Parts of the exercise:
1. According to the blog excerpt, which band's gig did the writer skip after sleeping like a rock?
2. Set down the part of the blog excerpt that runs from "Somebody wrote me, angry" up to and including "an IM exchange.", word for word.

Everybody was lost, and we stumbled through it a few times, and it just sounded like four dudes messing around on four unrelated songs. Pissiness ensued.

Pete was doing this one kind of thing. I took a cue from it, and hooked up my iPod to the stereo. We listened to this one song that I heard as being related to Pete's idea. Pete came up with a long, complex version of what he was doing.

Pete, just play the first bar and loop that.

Pete plays.

No, no, the first bar.

Pete plays.

Pete! Just the first bar! Not the first two.

(it was a long day, I was caffeinated and testy)

And suddenly we had a thing! Is it soup yet? No, but it certainly is broth. We all jumped in, and made adjustments.

Suddenly, it was great, and we kept playing, and it got hotter with each take. Then it got too hot--everyone was hyped up and playing louder and more aggressively than the song needed. That's when we realized that we had it dialed in a couple of takes ago.

Really wonderful.

I slept like a rock (and, incidentally, blew off the Fiery Furnaces gig that I called First Ave and asked to be on the guest list. If anybody from First Ave is reading this, sorry about that)

Posted by Mike at 9:30 AM

More Spiritual Blah-Dee-Blah.


Somebody wrote me, angry about "His Truth." Again. I wrote her back saying, respectfully, that she seemed angry at this God she didn't believe in. She got PISSED. A friend of hers forwarded an IM exchange.

Here's my response:


Dear David:

Does she know so much about my life to say that bad shit isn't going down?

Data for analysis:
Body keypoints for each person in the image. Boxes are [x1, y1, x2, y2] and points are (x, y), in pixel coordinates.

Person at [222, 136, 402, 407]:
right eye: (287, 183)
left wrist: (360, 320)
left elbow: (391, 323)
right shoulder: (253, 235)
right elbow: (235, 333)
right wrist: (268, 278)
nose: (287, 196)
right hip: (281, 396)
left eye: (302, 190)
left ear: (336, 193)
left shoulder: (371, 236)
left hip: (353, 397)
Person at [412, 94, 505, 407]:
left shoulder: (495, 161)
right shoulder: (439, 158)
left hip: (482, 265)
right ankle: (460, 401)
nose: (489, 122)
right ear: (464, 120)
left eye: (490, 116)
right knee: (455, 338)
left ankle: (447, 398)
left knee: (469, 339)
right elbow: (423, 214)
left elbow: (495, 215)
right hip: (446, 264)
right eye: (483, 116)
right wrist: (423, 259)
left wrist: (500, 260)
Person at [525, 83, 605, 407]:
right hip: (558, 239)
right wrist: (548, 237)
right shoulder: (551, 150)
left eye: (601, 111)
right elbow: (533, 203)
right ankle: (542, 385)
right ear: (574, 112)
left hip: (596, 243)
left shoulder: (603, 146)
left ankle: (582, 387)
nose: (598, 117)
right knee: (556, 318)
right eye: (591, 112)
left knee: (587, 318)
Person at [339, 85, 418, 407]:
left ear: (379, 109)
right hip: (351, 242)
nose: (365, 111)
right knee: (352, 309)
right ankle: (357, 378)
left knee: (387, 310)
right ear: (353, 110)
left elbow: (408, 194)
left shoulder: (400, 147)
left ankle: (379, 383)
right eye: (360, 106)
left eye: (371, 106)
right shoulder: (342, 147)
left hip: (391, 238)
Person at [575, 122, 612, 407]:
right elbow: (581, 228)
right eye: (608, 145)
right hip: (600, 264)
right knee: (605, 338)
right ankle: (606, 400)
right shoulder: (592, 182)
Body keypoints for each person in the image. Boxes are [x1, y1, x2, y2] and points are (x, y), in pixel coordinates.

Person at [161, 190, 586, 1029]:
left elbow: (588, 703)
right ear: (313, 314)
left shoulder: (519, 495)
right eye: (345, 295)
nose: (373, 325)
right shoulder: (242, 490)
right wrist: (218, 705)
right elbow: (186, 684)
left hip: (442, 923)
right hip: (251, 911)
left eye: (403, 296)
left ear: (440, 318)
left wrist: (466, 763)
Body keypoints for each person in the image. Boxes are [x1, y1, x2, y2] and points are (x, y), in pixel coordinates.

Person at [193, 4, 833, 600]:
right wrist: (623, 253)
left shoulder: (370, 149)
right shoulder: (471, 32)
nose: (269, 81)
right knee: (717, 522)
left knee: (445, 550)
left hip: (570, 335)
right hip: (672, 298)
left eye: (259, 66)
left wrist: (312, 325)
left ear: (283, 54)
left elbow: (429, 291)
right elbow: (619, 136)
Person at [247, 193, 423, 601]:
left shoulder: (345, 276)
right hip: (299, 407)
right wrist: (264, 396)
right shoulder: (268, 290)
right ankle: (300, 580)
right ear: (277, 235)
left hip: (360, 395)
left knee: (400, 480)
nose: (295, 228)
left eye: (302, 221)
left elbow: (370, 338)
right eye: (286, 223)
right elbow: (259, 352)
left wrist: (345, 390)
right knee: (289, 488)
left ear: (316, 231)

Solutions per task:
1. The Fiery Furnaces.

2.
Somebody wrote me, angry about "His Truth." Again. I wrote her back saying, respectfully, that she seemed angry at this God she didn't believe in. She got PISSED. A friend of hers forwarded an IM exchange.